How a Dutch GP uses ChatGPT to cut paperwork, improve clarity, and keep patient communication personal
With ChatGPT, Dr. Fleurique Franke is able to streamline and modernize routines in her health clinics, keep patient communications humane and digestible, and give her community faster, clearer care.
Franke is a general practitioner in the Netherlands, who turned to custom GPTs to reduce paperwork and raise the quality of patient communication. She runs two clinics staffed by four physicians and a team of nurses and assistants. Together, the clinics serve about 4,300 patients who represent a cross‑section of the Netherlands running from white-collar professionals and healthcare workers to members of assisted living communities.
Much of the workload arrives as so-called e‑consults, the clinic’s asynchronous message-based consultations that flow directly through its health information system. Franke and her team of doctors each handle 30 to 40 e‑consults amounting to about 2.5 hours of work per day. Many queries involve common local issues: upper airway infections, suspicious skin spots that may be melanoma, or impetigo, a bacterial skin infection frequently seen in children. Each message demands a thorough reply, however simple the diagnosis may be. “You cannot just say yes or no,” Franke says. “You need to give an informative answer.”

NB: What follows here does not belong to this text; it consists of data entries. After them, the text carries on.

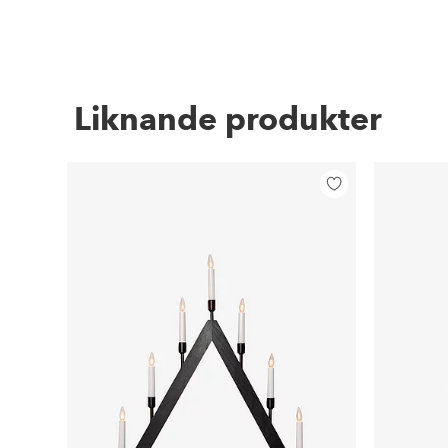
Liknande produkter
Lägg
till
i
favoriter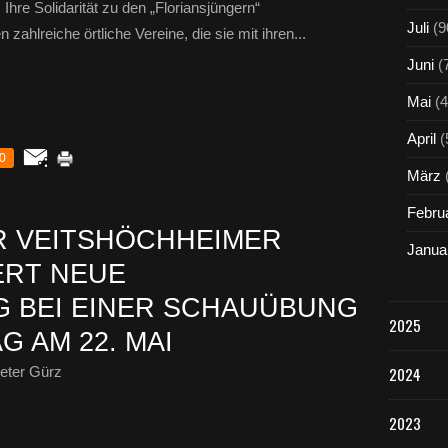
Ihre Solidarität zu den „Floriansjüngern“
Juli
(9
ahlreiche örtliche Vereine, die sie mit ihren...
Juni
(
Mai
(4
April
(
0
März
Febru
R VEITSHÖCHHEIMER
Janua
ERT NEUE
 BEI EINER SCHAUÜBUNG
2025
G AM 22. MAI
eter Gürz
2024
2023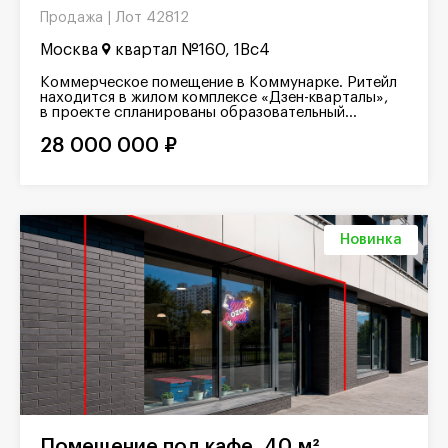
Лот 42812
Продажа |
Москва
квартал №160, 1Вс4
Коммерческое помещение в Коммунарке. Ритейл
находится в жилом комплексе «Дзен-кварталы»,
в проекте спланированы образовательный...
28 000 000 ₽
Новинка
Помещение под кафе, 40 м²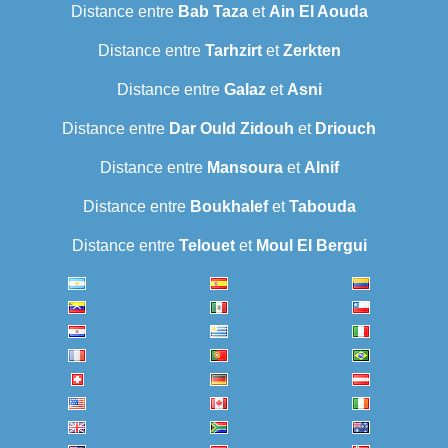
Distance entre
Bab Taza
et
Ain El Aouda
Distance entre
Tarhzirt
et
Zerkten
Distance entre
Galaz
et
Asni
Distance entre
Dar Ould Zidouh
et
Driouch
Distance entre
Mansoura
et
Alnif
Distance entre
Boukhalef
et
Tabouda
Distance entre
Telouet
et
Moul El Bergui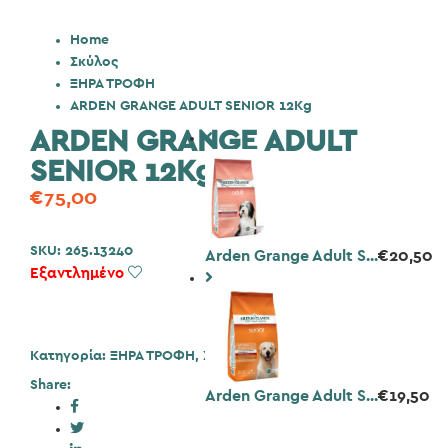
Home
Σκύλος
ΞΗΡΑ ΤΡΟΦΗ
ARDEN GRANGE ADULT SENIOR 12Kg
ARDEN GRANGE ADULT
SENIOR 12Kg
€
75,00
SKU:
265.13240
Arden Grange Adult S...
€
20,50
Εξαντλημένο
Add to Wishlist
Κατηγορία:
ΞΗΡΑ ΤΡΟΦΗ
,
Σκύλος
Share:
Arden Grange Adult S...
€
19,50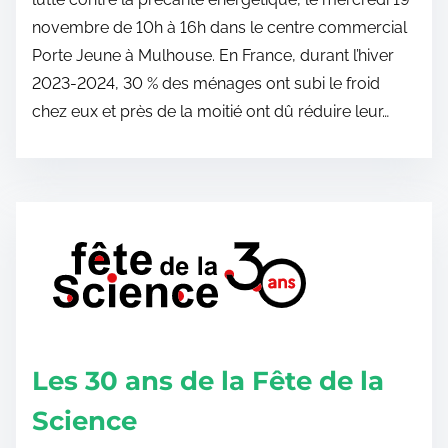
novembre de 10h à 16h dans le centre commercial
Porte Jeune à Mulhouse. En France, durant l’hiver
2023-2024, 30 % des ménages ont subi le froid
chez eux et près de la moitié ont dû réduire leur…
Les 30 ans de la Fête de la
Science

To do that quickly and consistently, she built a custom GPT she calls “email‑answerer.” It drafts patient‑ready responses that cite vetted national patient information pages and Dutch GP guidelines, while protecting all personal health information. Franke supplies the clinical gist to the GPT, which assembles a complete answer with next steps, then she edits before sending. She estimates the approach saves about one-third of her time, helping her respond fast and well while keeping her personal connection with patients.
Tone is an important part of the care. Franke uses ChatGPT's built-in readability slider to rewrite the same plan at different levels, from grade-school to academic, for various demographics in her community. That is, she uses it to tune the explanations she writes for patients with different levels of reading comprehension and domain expertise, so that everyone from healthcare professionals to residents in supported living can easily understand their care plan. She watches follow‑up questions as a real‑time check on patient comprehension.

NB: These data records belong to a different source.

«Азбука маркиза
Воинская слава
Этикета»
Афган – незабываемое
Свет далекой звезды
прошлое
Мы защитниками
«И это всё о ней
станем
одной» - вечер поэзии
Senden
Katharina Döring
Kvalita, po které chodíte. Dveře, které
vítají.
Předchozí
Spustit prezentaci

Franke also built a GPT for a nurse who is learning cardiovascular care. Dutch protocols for cholesterol targets, kidney function thresholds, and medication indications are full of complex conditions and exceptions. The GPT ingests the guideline and the patient’s labs, asks clarifying questions to the nurse, and surfaces the next considerations as a checklist.
Franke’s clinic-level gains reflect a broader pattern in ChatGPT health use: health-related queries are one of the biggest categories of ChatGPT usage globally, totaling more than one billion chats each week. They span care options, understanding tests and results, and common symptoms.